**How to complete this task**. Where a line of the data below has the string "Liver", copy that line.

**Records shown**.
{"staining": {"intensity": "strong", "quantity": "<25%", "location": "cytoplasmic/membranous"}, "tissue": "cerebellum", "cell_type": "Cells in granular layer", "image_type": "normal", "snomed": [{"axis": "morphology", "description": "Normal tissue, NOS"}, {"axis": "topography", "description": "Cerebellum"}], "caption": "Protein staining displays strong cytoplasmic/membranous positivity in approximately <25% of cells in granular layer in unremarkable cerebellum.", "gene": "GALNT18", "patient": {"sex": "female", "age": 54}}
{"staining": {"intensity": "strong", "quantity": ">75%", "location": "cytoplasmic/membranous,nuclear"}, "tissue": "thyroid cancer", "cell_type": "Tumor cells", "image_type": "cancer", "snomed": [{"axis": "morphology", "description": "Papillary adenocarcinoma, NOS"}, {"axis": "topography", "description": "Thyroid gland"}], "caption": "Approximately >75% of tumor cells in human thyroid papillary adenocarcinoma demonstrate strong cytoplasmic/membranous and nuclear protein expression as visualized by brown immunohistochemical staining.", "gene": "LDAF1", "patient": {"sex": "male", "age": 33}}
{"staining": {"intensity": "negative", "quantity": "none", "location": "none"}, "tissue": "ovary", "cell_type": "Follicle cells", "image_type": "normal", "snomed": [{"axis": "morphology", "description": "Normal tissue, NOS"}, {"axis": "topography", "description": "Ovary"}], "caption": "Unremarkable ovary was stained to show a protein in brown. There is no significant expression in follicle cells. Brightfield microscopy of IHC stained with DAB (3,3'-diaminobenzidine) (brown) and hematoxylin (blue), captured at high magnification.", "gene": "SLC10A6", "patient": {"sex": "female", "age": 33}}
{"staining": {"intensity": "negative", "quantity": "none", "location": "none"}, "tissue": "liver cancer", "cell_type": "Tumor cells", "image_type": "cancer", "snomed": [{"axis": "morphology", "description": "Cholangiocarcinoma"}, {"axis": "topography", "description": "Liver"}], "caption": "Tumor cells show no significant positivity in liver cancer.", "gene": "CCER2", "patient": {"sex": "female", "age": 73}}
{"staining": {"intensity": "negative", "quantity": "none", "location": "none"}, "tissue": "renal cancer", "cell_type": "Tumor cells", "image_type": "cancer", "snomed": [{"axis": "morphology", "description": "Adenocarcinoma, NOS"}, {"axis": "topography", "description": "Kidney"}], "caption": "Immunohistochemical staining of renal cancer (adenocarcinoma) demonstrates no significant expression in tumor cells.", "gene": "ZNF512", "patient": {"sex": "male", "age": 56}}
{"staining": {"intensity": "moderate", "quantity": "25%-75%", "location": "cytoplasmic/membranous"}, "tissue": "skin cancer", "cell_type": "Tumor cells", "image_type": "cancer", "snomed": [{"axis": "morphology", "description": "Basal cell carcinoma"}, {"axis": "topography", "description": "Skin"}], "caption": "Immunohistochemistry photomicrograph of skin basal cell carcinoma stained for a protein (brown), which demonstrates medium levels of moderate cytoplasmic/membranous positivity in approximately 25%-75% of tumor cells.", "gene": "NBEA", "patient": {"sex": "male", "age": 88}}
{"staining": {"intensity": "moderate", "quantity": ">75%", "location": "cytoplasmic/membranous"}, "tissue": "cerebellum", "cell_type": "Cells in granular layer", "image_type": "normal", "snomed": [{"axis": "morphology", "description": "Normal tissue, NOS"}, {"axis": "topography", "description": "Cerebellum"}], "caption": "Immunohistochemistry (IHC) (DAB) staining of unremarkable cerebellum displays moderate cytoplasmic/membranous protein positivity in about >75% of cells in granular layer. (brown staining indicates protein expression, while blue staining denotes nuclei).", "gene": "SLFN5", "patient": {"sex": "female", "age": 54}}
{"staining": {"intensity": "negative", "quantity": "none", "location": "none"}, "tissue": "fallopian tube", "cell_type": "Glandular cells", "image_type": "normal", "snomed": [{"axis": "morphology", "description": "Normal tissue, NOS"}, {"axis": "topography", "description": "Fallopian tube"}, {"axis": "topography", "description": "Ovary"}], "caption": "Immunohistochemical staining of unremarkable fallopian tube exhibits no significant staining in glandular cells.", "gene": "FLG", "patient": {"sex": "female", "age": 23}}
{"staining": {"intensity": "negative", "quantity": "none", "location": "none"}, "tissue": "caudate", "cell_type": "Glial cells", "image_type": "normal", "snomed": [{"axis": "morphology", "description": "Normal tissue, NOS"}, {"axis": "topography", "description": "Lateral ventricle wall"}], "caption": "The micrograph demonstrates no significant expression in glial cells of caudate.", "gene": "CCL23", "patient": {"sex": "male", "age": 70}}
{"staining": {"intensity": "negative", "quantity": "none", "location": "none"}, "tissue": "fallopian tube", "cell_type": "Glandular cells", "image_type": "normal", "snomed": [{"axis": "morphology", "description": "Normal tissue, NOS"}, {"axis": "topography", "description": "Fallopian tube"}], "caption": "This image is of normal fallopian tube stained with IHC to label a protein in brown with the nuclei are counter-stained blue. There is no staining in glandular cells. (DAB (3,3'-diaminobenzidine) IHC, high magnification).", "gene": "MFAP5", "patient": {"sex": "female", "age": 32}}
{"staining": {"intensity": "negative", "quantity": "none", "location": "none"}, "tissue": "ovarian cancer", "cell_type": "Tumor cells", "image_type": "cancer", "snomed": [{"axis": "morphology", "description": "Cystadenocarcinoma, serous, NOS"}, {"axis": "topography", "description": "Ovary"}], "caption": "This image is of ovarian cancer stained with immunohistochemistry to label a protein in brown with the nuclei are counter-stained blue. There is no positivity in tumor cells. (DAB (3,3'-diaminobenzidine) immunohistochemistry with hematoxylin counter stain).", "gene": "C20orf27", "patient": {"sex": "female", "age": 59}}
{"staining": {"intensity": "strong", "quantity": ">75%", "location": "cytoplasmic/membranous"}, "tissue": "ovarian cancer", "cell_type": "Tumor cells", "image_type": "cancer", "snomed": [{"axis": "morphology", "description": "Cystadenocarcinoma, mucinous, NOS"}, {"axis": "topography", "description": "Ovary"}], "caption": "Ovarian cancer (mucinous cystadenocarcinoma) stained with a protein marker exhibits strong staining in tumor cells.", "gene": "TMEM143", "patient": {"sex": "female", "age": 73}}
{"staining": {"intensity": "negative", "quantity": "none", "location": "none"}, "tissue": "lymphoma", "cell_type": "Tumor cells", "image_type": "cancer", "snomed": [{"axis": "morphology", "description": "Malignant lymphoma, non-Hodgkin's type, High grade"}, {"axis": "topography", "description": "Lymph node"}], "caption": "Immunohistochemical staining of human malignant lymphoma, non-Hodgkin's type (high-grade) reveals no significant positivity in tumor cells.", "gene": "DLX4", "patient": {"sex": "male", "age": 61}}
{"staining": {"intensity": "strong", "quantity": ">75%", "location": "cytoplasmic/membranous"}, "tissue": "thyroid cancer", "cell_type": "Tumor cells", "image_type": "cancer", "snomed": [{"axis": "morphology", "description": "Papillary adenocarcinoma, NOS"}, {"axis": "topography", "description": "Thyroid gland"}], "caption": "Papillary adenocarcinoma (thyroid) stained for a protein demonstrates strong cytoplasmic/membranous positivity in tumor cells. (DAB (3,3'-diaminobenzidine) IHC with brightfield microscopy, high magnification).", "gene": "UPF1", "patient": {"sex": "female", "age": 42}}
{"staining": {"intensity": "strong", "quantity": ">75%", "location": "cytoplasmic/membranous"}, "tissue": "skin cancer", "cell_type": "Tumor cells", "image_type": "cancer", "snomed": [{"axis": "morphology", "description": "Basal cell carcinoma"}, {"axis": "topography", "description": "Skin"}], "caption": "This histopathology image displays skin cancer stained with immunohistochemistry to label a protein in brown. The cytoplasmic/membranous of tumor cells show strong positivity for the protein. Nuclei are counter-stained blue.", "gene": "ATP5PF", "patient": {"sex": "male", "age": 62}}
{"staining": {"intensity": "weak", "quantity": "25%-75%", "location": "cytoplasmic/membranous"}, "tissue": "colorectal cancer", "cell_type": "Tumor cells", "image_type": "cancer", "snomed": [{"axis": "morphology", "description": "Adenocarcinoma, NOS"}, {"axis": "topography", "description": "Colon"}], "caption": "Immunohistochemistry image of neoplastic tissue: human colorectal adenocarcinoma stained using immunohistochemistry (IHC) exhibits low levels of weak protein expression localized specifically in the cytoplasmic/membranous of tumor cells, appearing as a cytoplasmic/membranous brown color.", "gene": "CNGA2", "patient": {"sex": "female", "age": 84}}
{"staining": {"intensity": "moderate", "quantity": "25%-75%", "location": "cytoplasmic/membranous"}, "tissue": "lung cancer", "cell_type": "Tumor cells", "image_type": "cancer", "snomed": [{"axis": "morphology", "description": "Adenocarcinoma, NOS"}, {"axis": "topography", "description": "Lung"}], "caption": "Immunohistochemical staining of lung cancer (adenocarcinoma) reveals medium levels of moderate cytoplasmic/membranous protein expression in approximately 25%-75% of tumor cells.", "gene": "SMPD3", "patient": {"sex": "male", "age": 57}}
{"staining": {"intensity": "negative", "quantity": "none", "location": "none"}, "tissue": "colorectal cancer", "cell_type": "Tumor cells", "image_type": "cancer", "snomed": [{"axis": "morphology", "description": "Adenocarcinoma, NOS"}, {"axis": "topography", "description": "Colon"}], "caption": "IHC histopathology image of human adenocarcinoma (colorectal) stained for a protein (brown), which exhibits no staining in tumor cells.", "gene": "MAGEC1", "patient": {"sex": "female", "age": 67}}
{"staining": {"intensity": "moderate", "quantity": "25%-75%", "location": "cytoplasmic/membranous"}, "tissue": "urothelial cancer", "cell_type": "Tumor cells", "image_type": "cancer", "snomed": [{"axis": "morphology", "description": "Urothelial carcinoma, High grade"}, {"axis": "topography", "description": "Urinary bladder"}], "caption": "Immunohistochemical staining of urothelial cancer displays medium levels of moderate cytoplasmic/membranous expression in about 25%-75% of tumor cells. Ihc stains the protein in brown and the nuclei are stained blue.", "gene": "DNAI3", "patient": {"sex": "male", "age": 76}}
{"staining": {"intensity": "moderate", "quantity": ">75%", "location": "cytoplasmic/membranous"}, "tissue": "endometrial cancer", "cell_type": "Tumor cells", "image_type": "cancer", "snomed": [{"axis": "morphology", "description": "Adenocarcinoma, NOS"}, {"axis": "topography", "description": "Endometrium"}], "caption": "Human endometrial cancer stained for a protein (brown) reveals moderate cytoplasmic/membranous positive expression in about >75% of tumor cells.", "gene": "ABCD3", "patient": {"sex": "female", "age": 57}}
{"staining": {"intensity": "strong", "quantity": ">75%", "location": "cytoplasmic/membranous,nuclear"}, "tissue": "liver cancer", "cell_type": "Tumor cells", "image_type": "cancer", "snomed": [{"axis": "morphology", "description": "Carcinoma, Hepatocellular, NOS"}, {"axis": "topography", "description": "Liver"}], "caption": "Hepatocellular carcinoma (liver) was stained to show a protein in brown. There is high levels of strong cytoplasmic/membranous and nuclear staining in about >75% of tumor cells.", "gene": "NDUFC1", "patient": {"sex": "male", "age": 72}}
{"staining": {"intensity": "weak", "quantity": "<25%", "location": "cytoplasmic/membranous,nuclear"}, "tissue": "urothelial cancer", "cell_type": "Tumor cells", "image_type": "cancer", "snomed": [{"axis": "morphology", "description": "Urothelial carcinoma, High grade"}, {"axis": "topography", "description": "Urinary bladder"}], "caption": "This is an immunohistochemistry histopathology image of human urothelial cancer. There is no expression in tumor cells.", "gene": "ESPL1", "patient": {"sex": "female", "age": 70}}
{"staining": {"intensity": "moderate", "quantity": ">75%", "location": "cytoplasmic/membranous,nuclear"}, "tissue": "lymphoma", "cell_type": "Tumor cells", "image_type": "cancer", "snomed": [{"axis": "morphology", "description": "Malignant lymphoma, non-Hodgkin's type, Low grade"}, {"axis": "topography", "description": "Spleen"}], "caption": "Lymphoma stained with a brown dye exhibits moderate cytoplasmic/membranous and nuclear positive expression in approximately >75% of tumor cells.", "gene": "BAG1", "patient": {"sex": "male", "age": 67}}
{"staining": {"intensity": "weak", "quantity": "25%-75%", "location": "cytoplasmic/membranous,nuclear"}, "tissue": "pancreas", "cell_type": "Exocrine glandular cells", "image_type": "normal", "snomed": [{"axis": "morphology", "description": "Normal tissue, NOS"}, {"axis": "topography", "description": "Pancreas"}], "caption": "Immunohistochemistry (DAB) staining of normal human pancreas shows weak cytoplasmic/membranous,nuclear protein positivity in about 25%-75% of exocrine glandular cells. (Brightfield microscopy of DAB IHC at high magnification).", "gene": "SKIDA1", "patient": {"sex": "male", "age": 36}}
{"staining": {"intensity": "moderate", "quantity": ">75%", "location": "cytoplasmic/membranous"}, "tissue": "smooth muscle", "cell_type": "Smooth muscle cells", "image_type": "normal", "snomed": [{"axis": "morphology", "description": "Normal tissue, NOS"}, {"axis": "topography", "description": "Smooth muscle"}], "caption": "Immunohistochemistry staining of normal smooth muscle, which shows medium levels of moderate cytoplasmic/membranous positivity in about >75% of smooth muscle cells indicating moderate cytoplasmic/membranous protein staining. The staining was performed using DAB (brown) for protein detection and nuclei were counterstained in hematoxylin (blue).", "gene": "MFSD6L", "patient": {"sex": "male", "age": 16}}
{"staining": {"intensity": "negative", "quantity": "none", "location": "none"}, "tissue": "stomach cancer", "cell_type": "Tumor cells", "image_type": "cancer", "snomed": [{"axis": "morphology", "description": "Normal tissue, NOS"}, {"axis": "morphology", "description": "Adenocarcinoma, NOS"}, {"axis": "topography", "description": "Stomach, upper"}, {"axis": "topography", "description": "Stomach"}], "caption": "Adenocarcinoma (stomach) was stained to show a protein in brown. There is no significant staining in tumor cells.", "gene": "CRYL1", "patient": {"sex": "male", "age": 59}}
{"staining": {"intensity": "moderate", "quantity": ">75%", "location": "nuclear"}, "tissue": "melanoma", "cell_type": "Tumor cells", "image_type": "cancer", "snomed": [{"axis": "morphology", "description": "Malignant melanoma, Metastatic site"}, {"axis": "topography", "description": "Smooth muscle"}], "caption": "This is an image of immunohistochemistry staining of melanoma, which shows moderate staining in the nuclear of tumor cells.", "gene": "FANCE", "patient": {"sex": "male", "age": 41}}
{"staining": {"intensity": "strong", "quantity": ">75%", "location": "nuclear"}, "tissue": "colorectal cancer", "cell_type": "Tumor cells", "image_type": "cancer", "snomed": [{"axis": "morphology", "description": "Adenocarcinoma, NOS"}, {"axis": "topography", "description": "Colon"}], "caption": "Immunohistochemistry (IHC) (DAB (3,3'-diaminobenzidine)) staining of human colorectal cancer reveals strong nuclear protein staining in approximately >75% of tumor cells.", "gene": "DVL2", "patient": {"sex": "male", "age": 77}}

**Reply to the exercise**.
{"staining": {"intensity": "negative", "quantity": "none", "location": "none"}, "tissue": "liver cancer", "cell_type": "Tumor cells", "image_type": "cancer", "snomed": [{"axis": "morphology", "description": "Cholangiocarcinoma"}, {"axis": "topography", "description": "Liver"}], "caption": "Tumor cells show no significant positivity in liver cancer.", "gene": "CCER2", "patient": {"sex": "female", "age": 73}}
{"staining": {"intensity": "strong", "quantity": ">75%", "location": "cytoplasmic/membranous,nuclear"}, "tissue": "liver cancer", "cell_type": "Tumor cells", "image_type": "cancer", "snomed": [{"axis": "morphology", "description": "Carcinoma, Hepatocellular, NOS"}, {"axis": "topography", "description": "Liver"}], "caption": "Hepatocellular carcinoma (liver) was stained to show a protein in brown. There is high levels of strong cytoplasmic/membranous and nuclear staining in about >75% of tumor cells.", "gene": "NDUFC1", "patient": {"sex": "male", "age": 72}}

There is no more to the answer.